* **Instructions for the task**
Name every author credited in the text below on active learning for photonics.

* **Source**
Active learning for photonics
Authors
Ryan Lopez, Charlotte Loh, Rumen Dangovski, Marin Soljačić
Abstract
Active learning for photonic crystals explores the integration of analytic approximate Bayesian last layer neural networks (LL-BNNs) with uncertainty-driven sample selection to accelerate photonic band gap prediction. We employ an analytic LL-BNN formulation, corresponding to the infinite Monte Carlo sample limit, to obtain uncertainty estimates that are strongly correlated with the true predictive error on unlabeled candidate structures. These uncertainty scores drive an active learning strategy that prioritizes the most informative simulations during training. Applied to the task of predicting band gap sizes in two-dimensional, two-tone photonic crystals, our approach achieves up to a 2.6x reduction in required training data compared to a random sampling baseline while maintaining predictive accuracy. The efficiency gains arise from concentrating computational resources on high uncertainty regions of the design space rather than sampling uniformly. Given the substantial cost of full band structure simulations, especially in three dimensions, this data efficiency enables rapid and scalable surrogate modeling. Our results suggest that analytic LL-BNN based active learning can substantially accelerate topological optimization and inverse design workflows for photonic crystals, and more broadly, offers a general framework for data efficient regression across scientific machine learning domains.
Concepts
The Big Picture
Imagine finding the best recipe in a cookbook with 11,000 entries, but each one takes eight hours to test. You could sample at random, or you could start with a small batch, identify the flavors hardest to predict, and test only those next. That’s what MIT physicists and engineers have done for photonic crystals, cutting the number of expensive simulations needed to train an accurate predictive model by a factor of 2.6.
Photonic crystals are engineered materials with precisely repeating microscopic structures that control how light moves through them. They block certain colors of light while allowing others to pass. That forbidden zone for specific wavelengths is called a band gap, and its size determines what a photonic crystal is actually useful for. Computing the band gap for any given design requires a rigorous simulation, which is slow and expensive, especially in three dimensions. Testing thousands of candidates this way is simply not feasible.

* **Dataset extract**
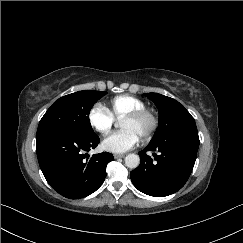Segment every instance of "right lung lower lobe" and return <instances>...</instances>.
Segmentation results:
<instances>
[{"instance_id": "98d812e1", "label": "right lung lower lobe", "mask_w": 243, "mask_h": 243, "mask_svg": "<svg viewBox=\"0 0 243 243\" xmlns=\"http://www.w3.org/2000/svg\"><path fill=\"white\" fill-rule=\"evenodd\" d=\"M99 137L48 132L36 136L40 168L50 186L66 198L78 199L96 191L106 177V166L113 160L108 152H88L99 144Z\"/></svg>"}]
</instances>
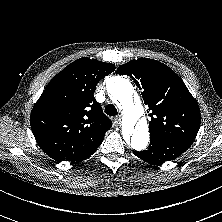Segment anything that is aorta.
Returning a JSON list of instances; mask_svg holds the SVG:
<instances>
[{"mask_svg":"<svg viewBox=\"0 0 222 222\" xmlns=\"http://www.w3.org/2000/svg\"><path fill=\"white\" fill-rule=\"evenodd\" d=\"M113 102L123 110L122 134L135 150L145 149L149 142V128L143 117V107L133 101V86L128 79L114 77L108 86Z\"/></svg>","mask_w":222,"mask_h":222,"instance_id":"762f6f07","label":"aorta"}]
</instances>
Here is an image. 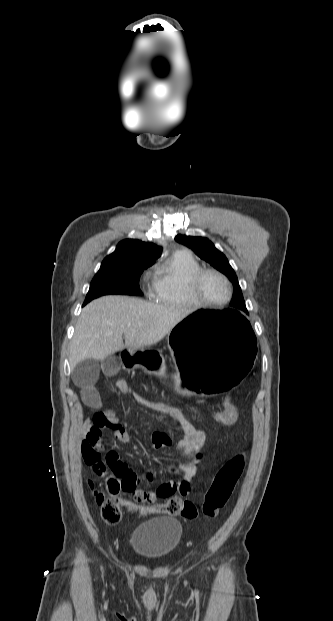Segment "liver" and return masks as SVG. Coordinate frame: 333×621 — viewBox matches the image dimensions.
<instances>
[{
  "instance_id": "6515ba94",
  "label": "liver",
  "mask_w": 333,
  "mask_h": 621,
  "mask_svg": "<svg viewBox=\"0 0 333 621\" xmlns=\"http://www.w3.org/2000/svg\"><path fill=\"white\" fill-rule=\"evenodd\" d=\"M188 310L126 296H105L85 306L75 326L69 363L103 360L125 347L140 349L162 340ZM125 344L123 343V337Z\"/></svg>"
}]
</instances>
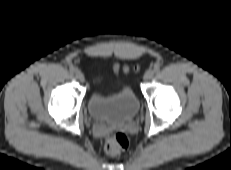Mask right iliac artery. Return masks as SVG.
Listing matches in <instances>:
<instances>
[{
  "label": "right iliac artery",
  "mask_w": 231,
  "mask_h": 170,
  "mask_svg": "<svg viewBox=\"0 0 231 170\" xmlns=\"http://www.w3.org/2000/svg\"><path fill=\"white\" fill-rule=\"evenodd\" d=\"M69 70H70L71 73H74V72L76 71V68L73 67V66H71V67L69 68Z\"/></svg>",
  "instance_id": "82829eb1"
}]
</instances>
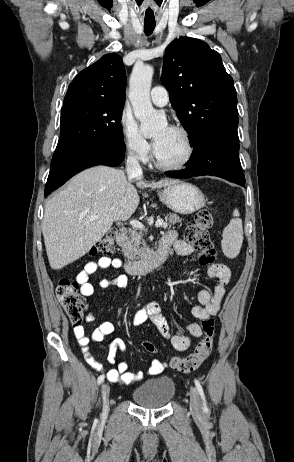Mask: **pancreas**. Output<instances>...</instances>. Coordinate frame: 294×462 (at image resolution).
Instances as JSON below:
<instances>
[{
  "label": "pancreas",
  "mask_w": 294,
  "mask_h": 462,
  "mask_svg": "<svg viewBox=\"0 0 294 462\" xmlns=\"http://www.w3.org/2000/svg\"><path fill=\"white\" fill-rule=\"evenodd\" d=\"M177 222H181V218L177 214H169L165 218L163 228L171 227ZM123 252L125 257L129 260L145 259L148 256L149 248L144 241L142 234L135 230L129 232V237L123 245Z\"/></svg>",
  "instance_id": "cf45deb5"
}]
</instances>
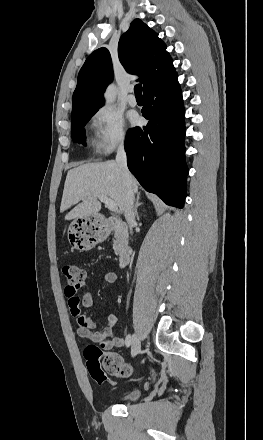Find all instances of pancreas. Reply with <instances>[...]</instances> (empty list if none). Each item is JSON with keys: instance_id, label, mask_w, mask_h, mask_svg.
<instances>
[{"instance_id": "pancreas-1", "label": "pancreas", "mask_w": 263, "mask_h": 440, "mask_svg": "<svg viewBox=\"0 0 263 440\" xmlns=\"http://www.w3.org/2000/svg\"><path fill=\"white\" fill-rule=\"evenodd\" d=\"M113 249L115 254H119L120 253V232L116 231L115 236H114V240H113Z\"/></svg>"}]
</instances>
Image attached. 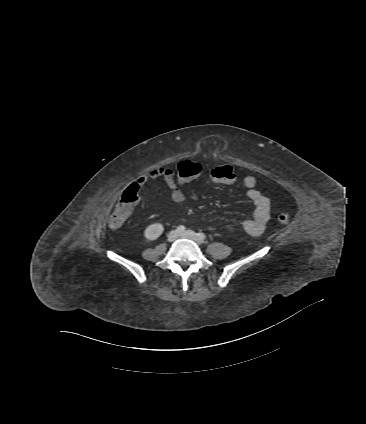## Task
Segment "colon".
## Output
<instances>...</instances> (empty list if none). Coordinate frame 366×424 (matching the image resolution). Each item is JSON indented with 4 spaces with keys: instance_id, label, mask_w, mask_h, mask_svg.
I'll use <instances>...</instances> for the list:
<instances>
[{
    "instance_id": "1",
    "label": "colon",
    "mask_w": 366,
    "mask_h": 424,
    "mask_svg": "<svg viewBox=\"0 0 366 424\" xmlns=\"http://www.w3.org/2000/svg\"><path fill=\"white\" fill-rule=\"evenodd\" d=\"M201 171L202 167L199 163L187 159L181 160L176 167L177 178L180 182H187L197 177L200 175ZM210 174L215 181L220 183H232L235 180L234 170L228 165L214 167ZM137 201V187L135 185H131L123 193L113 213L110 215V227H120L131 214ZM277 219L281 224H287L291 219V212L287 208H284L279 212Z\"/></svg>"
}]
</instances>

* **Exercise answer**
Ryan Lopez, Charlotte Loh, Rumen Dangovski, Marin Soljačić